If inflation remains red-hot, some analysts believe that the Fed could hike rates to about 6% this year. Therefore, the upcoming FOMC minutes will likely provide more color about what to expect this year.
On the other hand, the Reserve Bank of India (RBI) will likely maintain a cautious view this year as inflation remains relatively mild. India is expected to continue benefiting from cheap crude oil and natural gas imports from Russia. In 2022, it bought millions of barrels from Russia and sold them internationally.
There will be no major economic data from India this week. The only catalyst will be minutes by the RBI that are scheduled for Wednesday.

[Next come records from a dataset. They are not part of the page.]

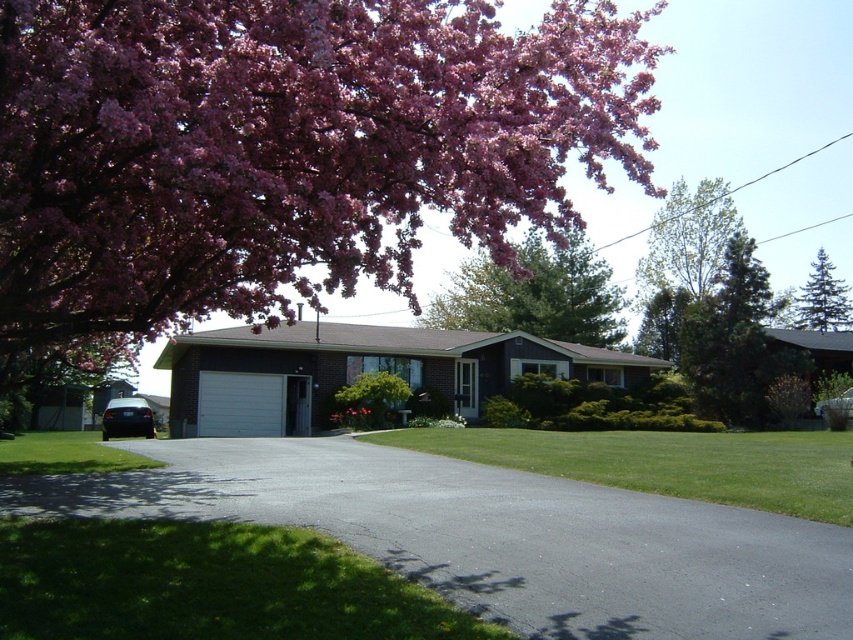
You are planning to park your car in the suburban area shown. The car requires a space larger than the green textured pine tree at right. Can the black asphalt driveway at center accommodate your car?

The black asphalt driveway at center is smaller than the green textured pine tree at right, so it cannot accommodate a car requiring a space larger than the green textured pine tree at right.

You are standing in the front yard of the house and want to take a photo of the pink bloom at upper left. Where should you position yourself to capture the bloom in the frame?

To capture the pink bloom at upper left in the frame, position yourself so that the bloom is centered at coordinates approximately 0.233 on the horizontal axis and 0.335 on the vertical axis relative to the image frame.

You are a gardener standing in front of the house. You see the pink bloom at upper left and the pink matte flower at center. Which flower is closer to you?

The pink bloom at upper left is closer to you because it is in front of the pink matte flower at center.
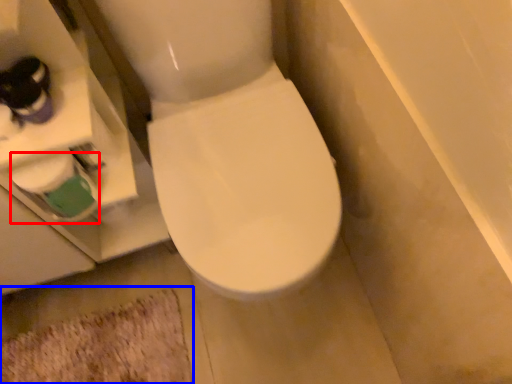
Question: Among these objects, which one is farthest to the camera, toilet paper (highlighted by a red box) or bath mat (highlighted by a blue box)?

Choices:
 (A) toilet paper
 (B) bath mat

Answer: (B)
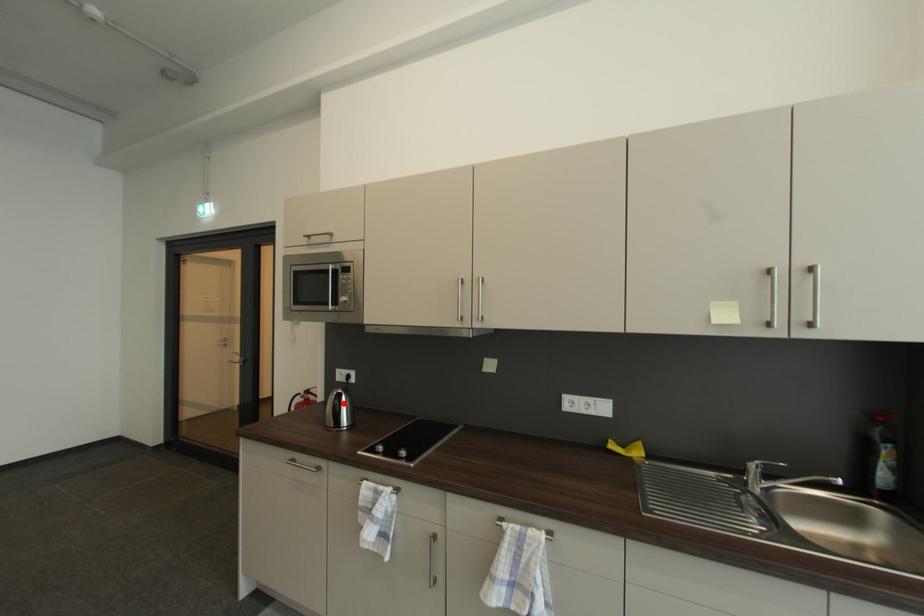
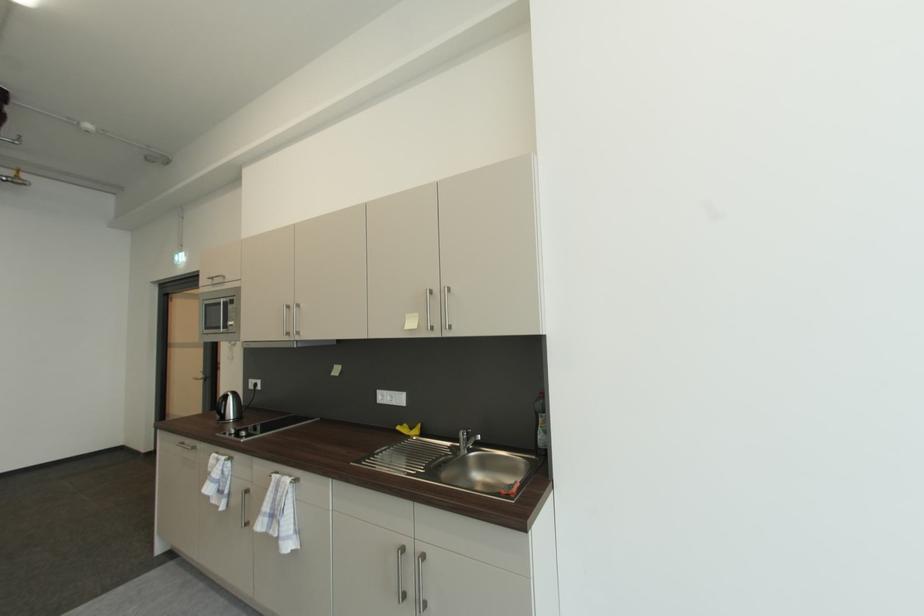
Find the pixel in the second image that matches the highlighted location in the first image.

(227, 402)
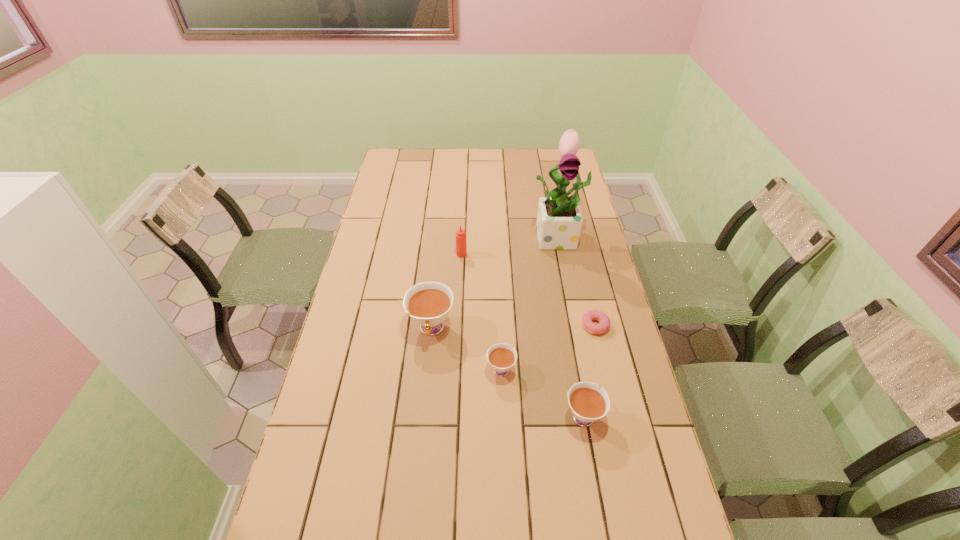
This screenshot has width=960, height=540. I want to click on vacant area between the Tabasco sauce and the tallest object, so click(x=511, y=246).

Identify the location of vacant region between the doughnut and the flower arrangement. (577, 281).

Locate an element on the screen. This screenshot has width=960, height=540. unoccupied area between the shortest teacup and the tallest teacup is located at coordinates (467, 349).

Find the location of a particular element. vacant area between the nearest object and the Tabasco sauce is located at coordinates pyautogui.click(x=522, y=334).

At what (x,y) coordinates should I click in order to perform the action: click on free spot between the second teacup from left to right and the fourth tallest object. Please return your answer as a coordinate pair (x, y). This screenshot has height=540, width=960. Looking at the image, I should click on click(x=541, y=392).

The width and height of the screenshot is (960, 540). What are the coordinates of `object that stands as the second closest to the shortest object` in the screenshot? It's located at (501, 357).

This screenshot has height=540, width=960. In order to click on object identified as the second closest to the fourth tallest object in this screenshot , I will do `click(604, 322)`.

At what (x,y) coordinates should I click in order to perform the action: click on teacup identified as the third closest to the doughnut. Please return your answer as a coordinate pair (x, y). Image resolution: width=960 pixels, height=540 pixels. Looking at the image, I should click on (428, 303).

The image size is (960, 540). In order to click on teacup that stands as the second closest to the doughnut in this screenshot , I will do `click(501, 357)`.

Locate an element on the screen. The image size is (960, 540). vacant space that satisfies the following two spatial constraints: 1. on the front-facing side of the flower arrangement; 2. on the left side of the shortest object is located at coordinates (577, 326).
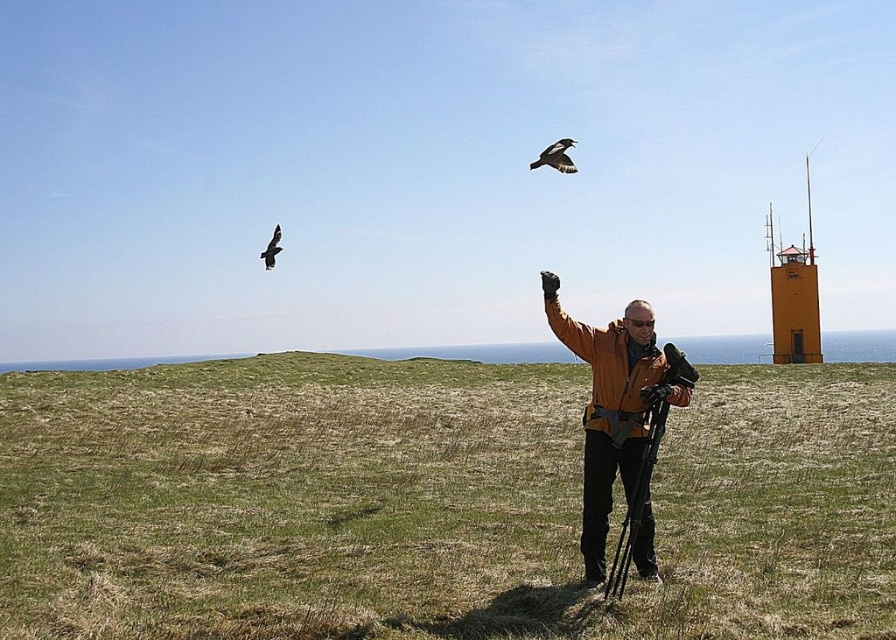
Does orange softshell jacket at center have a greater height compared to black plastic tripod at center?

Yes, orange softshell jacket at center is taller than black plastic tripod at center.

Is the position of orange softshell jacket at center more distant than that of black plastic tripod at center?

Yes, orange softshell jacket at center is further from the viewer.

Does point (614, 364) lie behind point (668, 394)?

Yes, it is behind point (668, 394).

You are a GUI agent. You are given a task and a screenshot of the screen. Output one action in this format:
    pyautogui.click(x=<x>, y=<y>)
    Task: Click on the orange softshell jacket at center
    The width and height of the screenshot is (896, 640).
    Given the screenshot: What is the action you would take?
    pyautogui.click(x=618, y=419)

Does orange softshell jacket at center appear on the left side of dark brown feathers at upper left?

In fact, orange softshell jacket at center is to the right of dark brown feathers at upper left.

Consider the image. Who is higher up, orange softshell jacket at center or dark brown feathers at upper left?

dark brown feathers at upper left is higher up.

Is point (601, 356) behind point (277, 225)?

No, it is in front of (277, 225).

You are a GUI agent. You are given a task and a screenshot of the screen. Output one action in this format:
    pyautogui.click(x=<x>, y=<y>)
    Task: Click on the orange softshell jacket at center
    The image size is (896, 640).
    Given the screenshot: What is the action you would take?
    pyautogui.click(x=618, y=419)

Between yellow painted metal tower at right and black glossy bird at upper center, which one appears on the left side from the viewer's perspective?

Positioned to the left is black glossy bird at upper center.

Is yellow painted metal tower at right closer to camera compared to black glossy bird at upper center?

No, it is behind black glossy bird at upper center.

At what (x,y) coordinates should I click in order to perform the action: click on yellow painted metal tower at right. Please return your answer as a coordinate pair (x, y). This screenshot has width=896, height=640. Looking at the image, I should click on (794, 296).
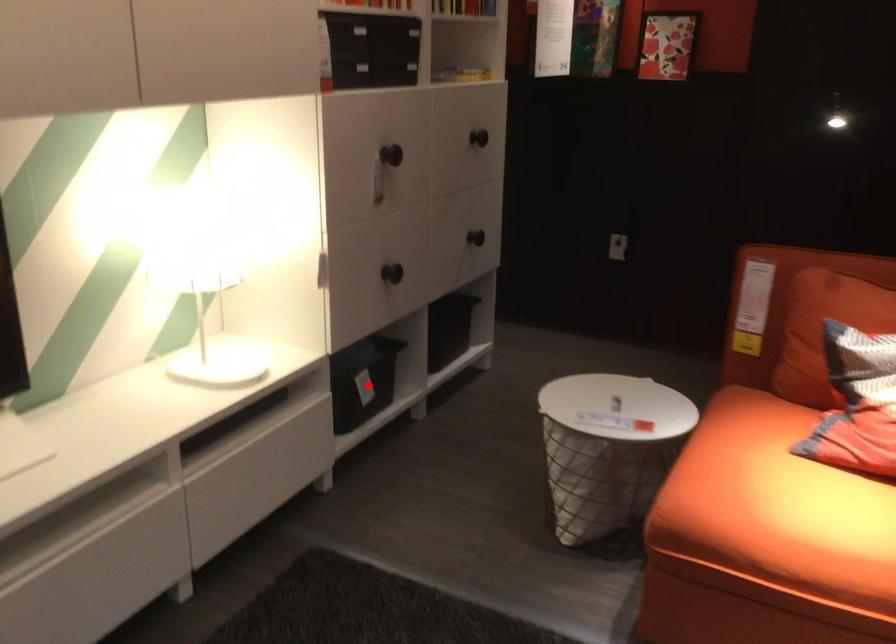
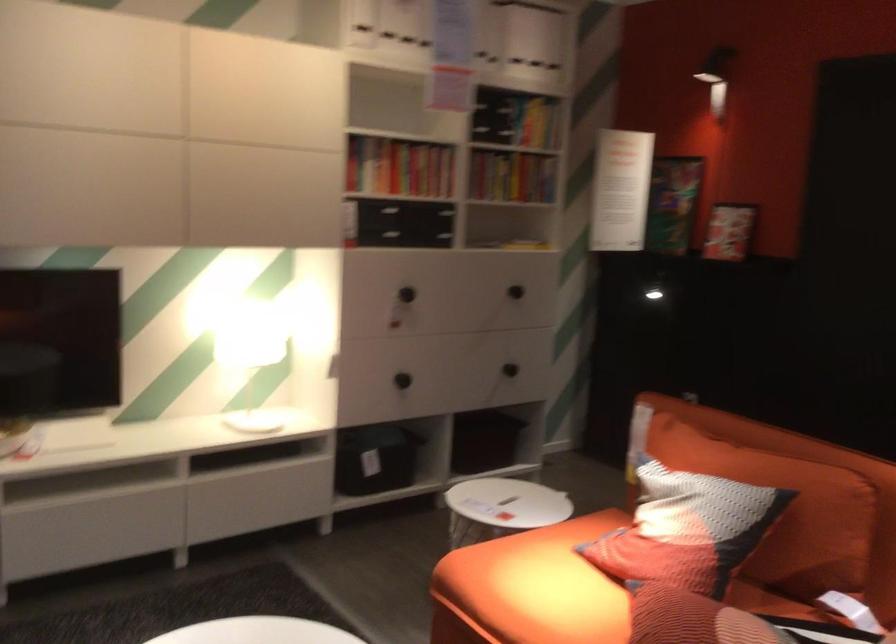
Find the pixel in the second image that matches the highlighted location in the first image.

(375, 459)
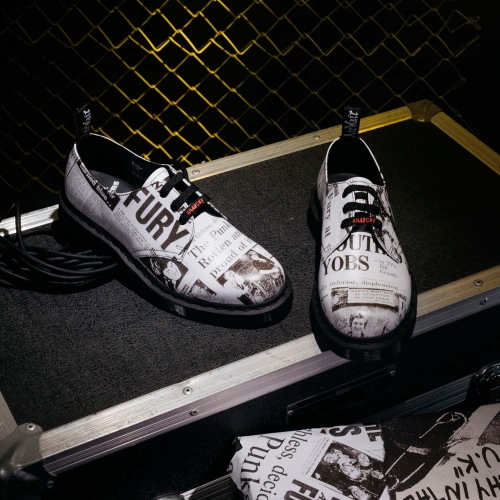
The image size is (500, 500). I want to click on newspaper, so click(x=289, y=455).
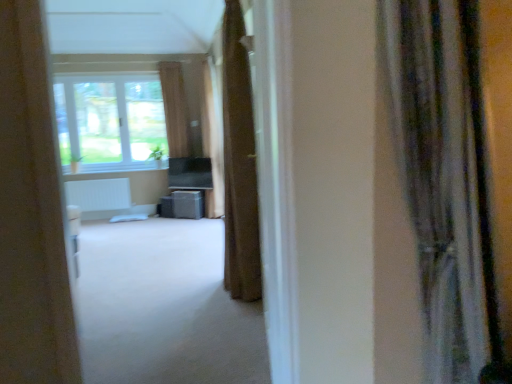
Question: Is brown fabric curtain at center, which is the 2th curtain from left to right, surrounded by matte gray speaker at center?

Choices:
 (A) no
 (B) yes

Answer: (A)

Question: From a real-world perspective, is matte gray speaker at center under brown fabric curtain at center, which appears as the 2th curtain when viewed from the back?

Choices:
 (A) no
 (B) yes

Answer: (B)

Question: From the image's perspective, is matte gray speaker at center located above brown fabric curtain at center, which appears as the 2th curtain when viewed from the back?

Choices:
 (A) yes
 (B) no

Answer: (B)

Question: Is matte gray speaker at center positioned beyond the bounds of brown fabric curtain at center, which appears as the 2th curtain when viewed from the back?

Choices:
 (A) yes
 (B) no

Answer: (A)

Question: Can you confirm if matte gray speaker at center is taller than brown fabric curtain at center, which is the 2th curtain from left to right?

Choices:
 (A) no
 (B) yes

Answer: (A)

Question: Does matte gray speaker at center come behind brown fabric curtain at center, placed as the third curtain when sorted from front to back?

Choices:
 (A) no
 (B) yes

Answer: (B)

Question: From a real-world perspective, is brown fabric curtain at center, the 3th curtain viewed from the left, positioned over brown fabric curtain at center, arranged as the first curtain when viewed from the back, based on gravity?

Choices:
 (A) no
 (B) yes

Answer: (A)

Question: Is brown fabric curtain at center, which is the 4th curtain from right to left, a part of brown fabric curtain at center, placed as the second curtain when sorted from front to back?

Choices:
 (A) yes
 (B) no

Answer: (B)

Question: Is brown fabric curtain at center, the 3th curtain viewed from the left, outside of brown fabric curtain at center, which appears as the 1th curtain when viewed from the left?

Choices:
 (A) no
 (B) yes

Answer: (B)

Question: Is brown fabric curtain at center, the 3th curtain from the back, positioned behind brown fabric curtain at center, which appears as the 1th curtain when viewed from the left?

Choices:
 (A) yes
 (B) no

Answer: (B)

Question: Is brown fabric curtain at center, which is the second curtain from right to left, turned away from brown fabric curtain at center, which appears as the fourth curtain when viewed from the front?

Choices:
 (A) yes
 (B) no

Answer: (B)

Question: Could you tell me if brown fabric curtain at center, the 3th curtain from the back, is turned towards brown fabric curtain at center, which appears as the fourth curtain when viewed from the front?

Choices:
 (A) no
 (B) yes

Answer: (A)

Question: Can you confirm if silky gray curtain at right, positioned as the 4th curtain in back-to-front order, is shorter than matte gray speaker at center?

Choices:
 (A) no
 (B) yes

Answer: (A)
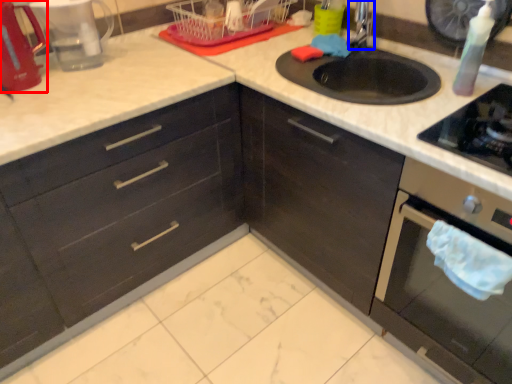
Question: Which object is closer to the camera taking this photo, appliance (highlighted by a red box) or faucet (highlighted by a blue box)?

Choices:
 (A) appliance
 (B) faucet

Answer: (A)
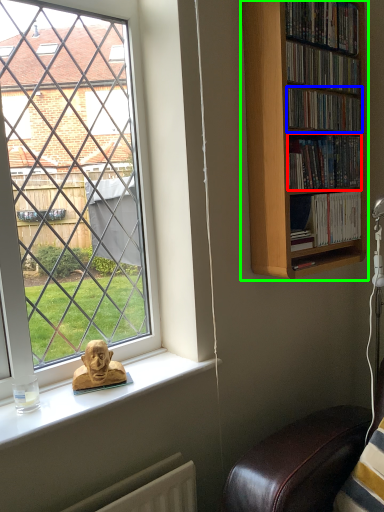
Question: Which object is the closest to the book (highlighted by a red box)? Choose among these: book (highlighted by a blue box) or bookcase (highlighted by a green box).

Choices:
 (A) book
 (B) bookcase

Answer: (A)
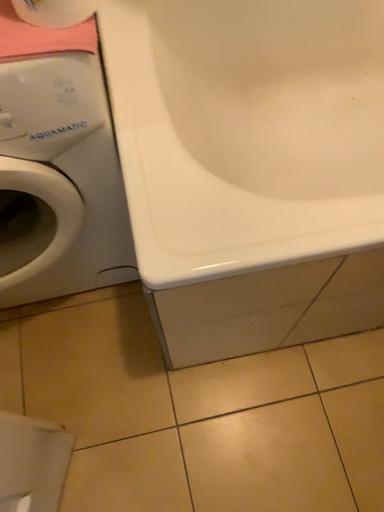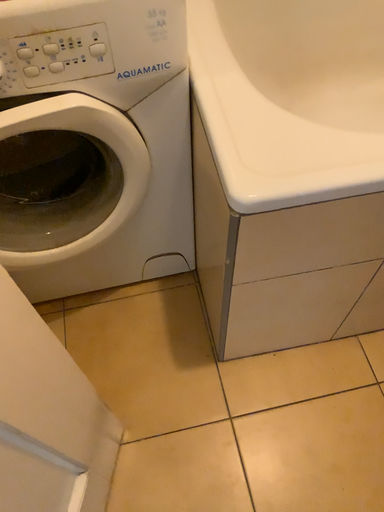
Question: How did the camera likely rotate when shooting the video?

Choices:
 (A) rotated upward
 (B) rotated downward

Answer: (A)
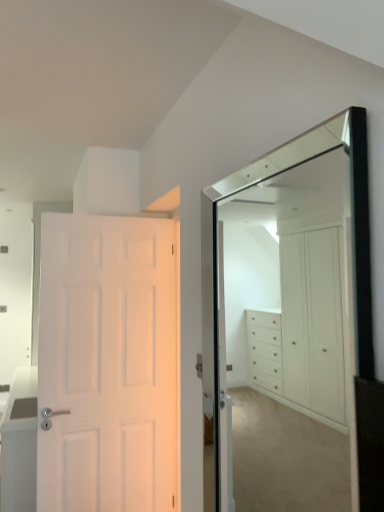
The height and width of the screenshot is (512, 384). I want to click on clear glass mirror at upper right, so click(x=287, y=339).

What is the approximate height of white matte door at left?

white matte door at left is 1.80 meters in height.

The height and width of the screenshot is (512, 384). I want to click on white glossy cabinet at left, so click(20, 443).

Is white matte door at left inside the boundaries of white glossy cabinet at left, or outside?

white matte door at left is outside white glossy cabinet at left.

Based on the photo, from the image's perspective, between white matte door at left and white glossy cabinet at left, who is located below?

white glossy cabinet at left is shown below in the image.

Is white matte door at left next to white glossy cabinet at left?

white matte door at left is not next to white glossy cabinet at left, and they're not touching.

Is white matte door at left wider or thinner than white glossy cabinet at left?

white matte door at left is thinner than white glossy cabinet at left.

From the image's perspective, which one is positioned lower, white glossy cabinet at left or clear glass mirror at upper right?

white glossy cabinet at left, from the image's perspective.

Is point (33, 462) closer or farther from the camera than point (348, 470)?

Point (33, 462) is positioned closer to the camera compared to point (348, 470).

How far apart are white glossy cabinet at left and clear glass mirror at upper right?

A distance of 3.16 meters exists between white glossy cabinet at left and clear glass mirror at upper right.

Which object is positioned more to the right, white glossy cabinet at left or clear glass mirror at upper right?

clear glass mirror at upper right.

From the image's perspective, is white matte door at left under clear glass mirror at upper right?

Correct, white matte door at left appears lower than clear glass mirror at upper right in the image.

Can clear glass mirror at upper right be found inside white matte door at left?

Definitely not — clear glass mirror at upper right is not inside white matte door at left.

In the image, is white matte door at left on the left side or the right side of clear glass mirror at upper right?

Based on their positions, white matte door at left is located to the left of clear glass mirror at upper right.

From the picture: From the image's perspective, would you say clear glass mirror at upper right is shown under white matte door at left?

No, from the image's perspective, clear glass mirror at upper right is not below white matte door at left.

Is clear glass mirror at upper right far from white matte door at left?

Indeed, clear glass mirror at upper right is not near white matte door at left.

Is clear glass mirror at upper right behind white matte door at left?

No, clear glass mirror at upper right is in front of white matte door at left.

From a real-world perspective, is clear glass mirror at upper right physically located above or below white matte door at left?

In terms of real-world spatial position, clear glass mirror at upper right is above white matte door at left.

Is white matte door at left at the back of white glossy cabinet at left?

white glossy cabinet at left is not turned away from white matte door at left.

From a real-world perspective, between white glossy cabinet at left and white matte door at left, who is vertically lower?

In real-world perspective, white glossy cabinet at left is lower.

Can you tell me how much white glossy cabinet at left and white matte door at left differ in facing direction?

They differ by 94.3 degrees in their facing directions.

Does white glossy cabinet at left have a lesser height compared to white matte door at left?

Correct, white glossy cabinet at left is not as tall as white matte door at left.

Can you confirm if clear glass mirror at upper right is wider than white glossy cabinet at left?

No.

Does clear glass mirror at upper right lie behind white glossy cabinet at left?

No.

Is white glossy cabinet at left surrounded by clear glass mirror at upper right?

No.

Consider the image. Does clear glass mirror at upper right turn towards white glossy cabinet at left?

No, clear glass mirror at upper right does not turn towards white glossy cabinet at left.

What are the coordinates of `door on the right of white glossy cabinet at left` in the screenshot? It's located at (107, 364).

What are the coordinates of `cabinetry behind the clear glass mirror at upper right` in the screenshot? It's located at (20, 443).

Considering their positions, is white matte door at left positioned further to clear glass mirror at upper right than white glossy cabinet at left?

white glossy cabinet at left is positioned further to the anchor clear glass mirror at upper right.

Estimate the real-world distances between objects in this image. Which object is closer to white glossy cabinet at left, white matte door at left or clear glass mirror at upper right?

Among the two, white matte door at left is located nearer to white glossy cabinet at left.

Based on their spatial positions, is clear glass mirror at upper right or white glossy cabinet at left closer to white matte door at left?

white glossy cabinet at left is positioned closer to the anchor white matte door at left.

From the image, which object appears to be farther from white matte door at left, white glossy cabinet at left or clear glass mirror at upper right?

clear glass mirror at upper right.

From the image, which object appears to be farther from clear glass mirror at upper right, white glossy cabinet at left or white matte door at left?

Based on the image, white glossy cabinet at left appears to be further to clear glass mirror at upper right.

In the scene shown: From the image, which object appears to be nearer to white glossy cabinet at left, clear glass mirror at upper right or white matte door at left?

white matte door at left lies closer to white glossy cabinet at left than the other object.

Image resolution: width=384 pixels, height=512 pixels. What are the coordinates of `door located between clear glass mirror at upper right and white glossy cabinet at left in the depth direction` in the screenshot? It's located at (107, 364).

Like the FOMC minutes, these ones too will provide more information about the US.
USD/INR forecast
The daily chart shows that the USD to INR pair has moved sideways close to its all-time high of 82.96. It has moved above the 50-day moving average. Also, it has formed what looks like an ascending triangle pattern while the Relative Strength Index (RSI) has moved slightly below the overbought level.
Therefore, because of the ascending triangle pattern, we can’t rule out a situation where the pair makes a bullish breakout. If this happens, the next key resistance level to watch will be at 83.50.